Prosecutor Richard Potts said that Rogers had repaid just £100, only when confronted in the street by a member of staff from one of the venues.
Nicola May, mitigating, said Rogers had made full admissions and expressed regret following his arrest.
She said the father-of-two had started with the intention of paying, before realising he was able to commit further offences.
Miss May said the offences were partly motivated by escapism and a desire for Rogers to impress his partner.
She said Rogers had been using alcohol to self-medicate a decline in mental health – having previously being diagnosed with bipolar disorder – after voluntarily quitting work to look after his ailing father.
Judge Emma Peters said Rogers had not committed the offences out of desperation to survive, but had instead visited high-end establishments, ordering expensive menu items.

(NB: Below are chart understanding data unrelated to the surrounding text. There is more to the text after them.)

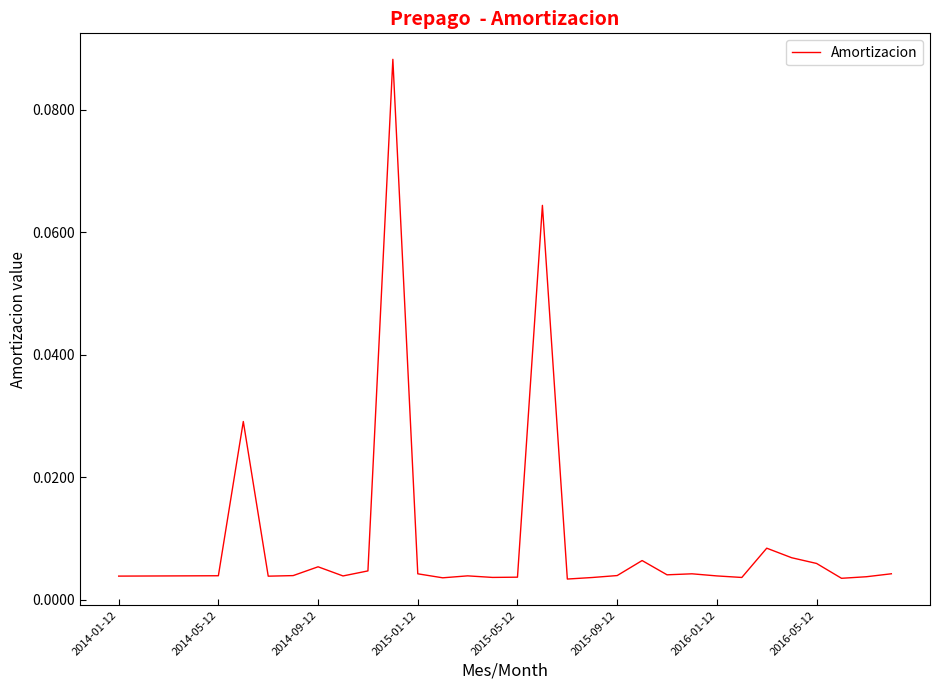

At which category does the chart reach its minimum across all series?

18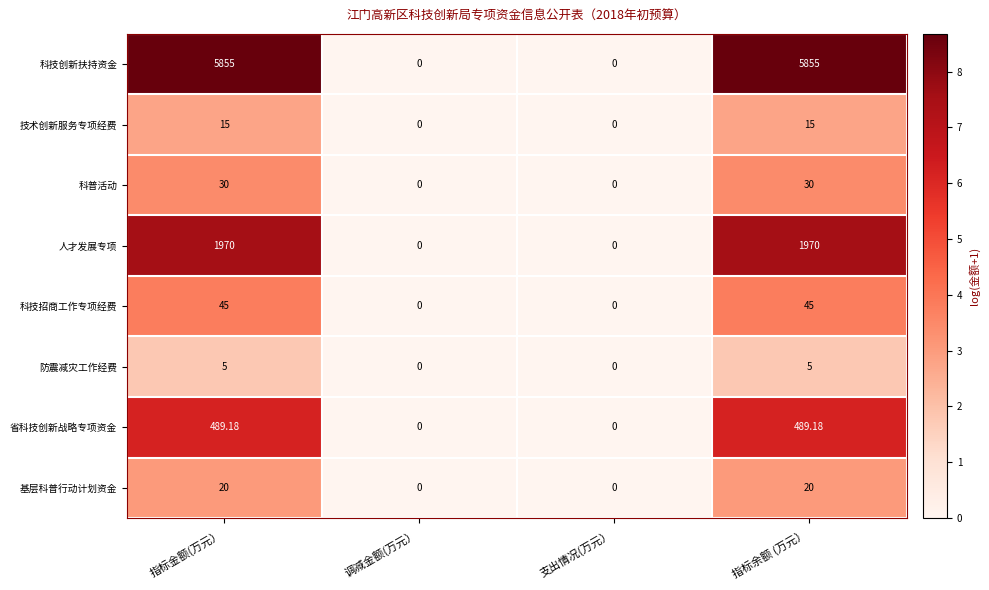

Which series has the widest spread of values?

科技创新扶持资金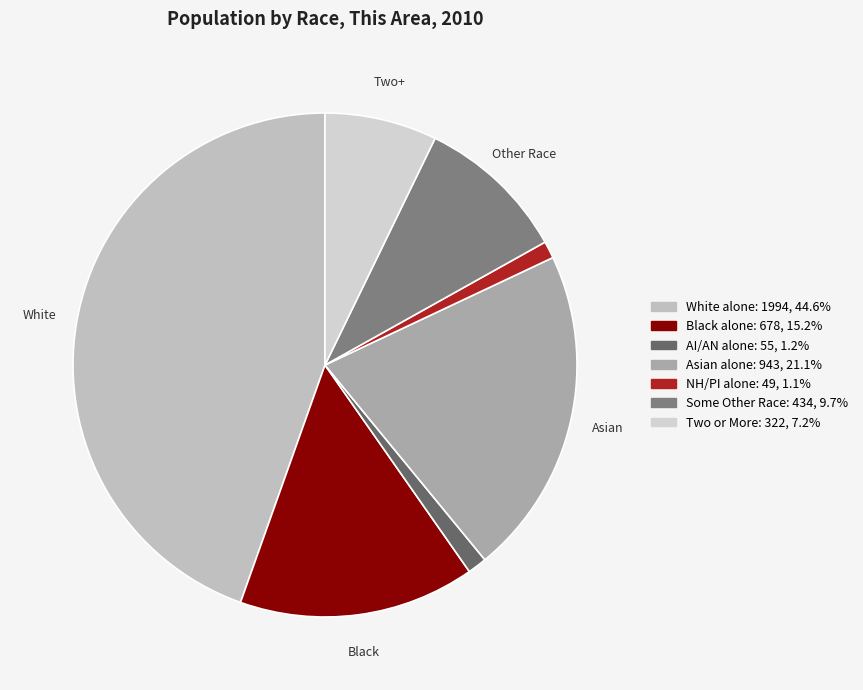

To the nearest percent, what is the difference between the largest and smallest slice percentages?

43%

She said the trembling man in the dock cut a very different figure from the man who, for nine months, "lived the high life", regularly wining and dining.
"It's fair to say that, while other people were eating out to help out, you were eating out to help yourself," she added.
"These businesses were desperate. Their very survival was on the line – and you took advantage."
Following the hearing, Duncan Etchells, of the Operation Converter team, said: “The selfish actions of Rogers and his so called ‘dine and dash’ offending would have caused considerable distress and frustration to the proprietors of all the pubs, restaurants and other eateries he visited.
“These were businesses which, at the time, were no doubt struggling to make ends meet in the wake of the Covid pandemic, with the lockdown affecting the food and drink trade, so to see Rogers receive this sentence is very satisfying.”
Operation Converter is aimed at encouraging offenders to clear the slate, and give victims some peace of mind, by admitting other crimes and avoiding the possibility of arrest at the prison gates following their release.